§ **PAGE EXTRACT**
--------------------

Over 10% of patients not receiving valproate cards from pharmacies
Eleven per cent of female patients of childbearing age who are prescribed sodium valproate are not given a patient card when they collect their medicines from the pharmacy, a new report has found.
In its report on the sodium valproate clinical audit carried out by pharmacies as part of the 2019-20 Pharmacy Quality Scheme (PQS), NHS England said this finding “warrants further investigation,” adding that this “may have been related to the design of the data collection tool where the question design needed to be clearer”.
Other possible factors cited by NHSE include patients not wishing to discuss their medicine with the pharmacist and prescriptions being collected by friends or family rather than the patient themselves.
The audit was conducted by almost 90 per cent of England’s 11,956 pharmacies during 2019-20, of which just over two thirds dispensed valproate to between one and five female patients of childbearing age.
The audit saw pharmacies collect data from 12,068 patients, of whom 94.4 per cent were given advice and information on the impact valproate can have on unborn children, in line with MHRA guidance.
However, 1,346 (11.1 per cent) said they did not have the patient card – a requirement every time the drug is dispensed.
Meanwhile, less than three-quarters (73.3 per cent) of patients said they had discussed their medication and the need to take contraception alongside it with their GP in the previous 12 months.
While 63.8 per cent of patients reported taking highly effective contraception, 36.2 per cent did not. Pharmacies referred 26.5 per cent of patients in the latter group to their GP.
“The audit indicates that safety requirements for use of sodium valproate in patients who could get pregnant are still not being met,” NHSE concluded.
It called for the implementation of a recommendation in an Independent Medicines and Medical Devices Safety (IMDDS) review that an online system for the sodium valproate pregnancy prevention programme should be created to help pharmacists “rapidly identify patients who may require a review”.
NHSE recommended that pharmacists ensure there are systems in place to flag patients who can get pregnant and are prescribed valproate, and called for audits to be aligned across primary and secondary care to provide a clear picture of the service patients receive.

--------------------

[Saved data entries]
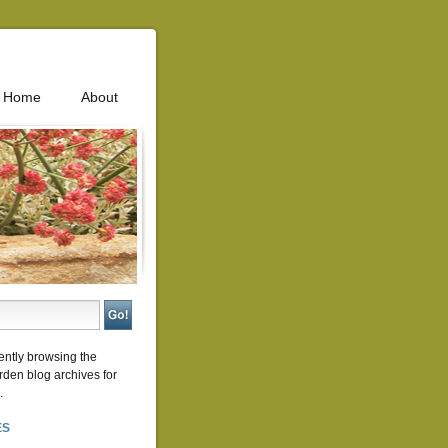
Home
About
ently browsing the
rden
blog archives for
.
ES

--------------------

§ **PROBLEM 1**
Answer these from the article on valproate patient cards:
(a) How many pharmacies are there in England?
(b) From how many patients did pharmacies collect data in the audit?
(c) What percentage of the patients who did not take highly effective contraception did pharmacies refer to their GP?
§ **PROBLEM 2**
Update the valproate article from "Meanwhile, less than" to "previous 12 months.", inclusive, with "previous 12 months" replaced by "past year".

§ **RESPONSE 1**
(a) 11,956
(b) 12,068
(c) 26.5 per cent

§ **RESPONSE 2**
Meanwhile, less than three-quarters (73.3 per cent) of patients said they had discussed their medication and the need to take contraception alongside it with their GP in the past year.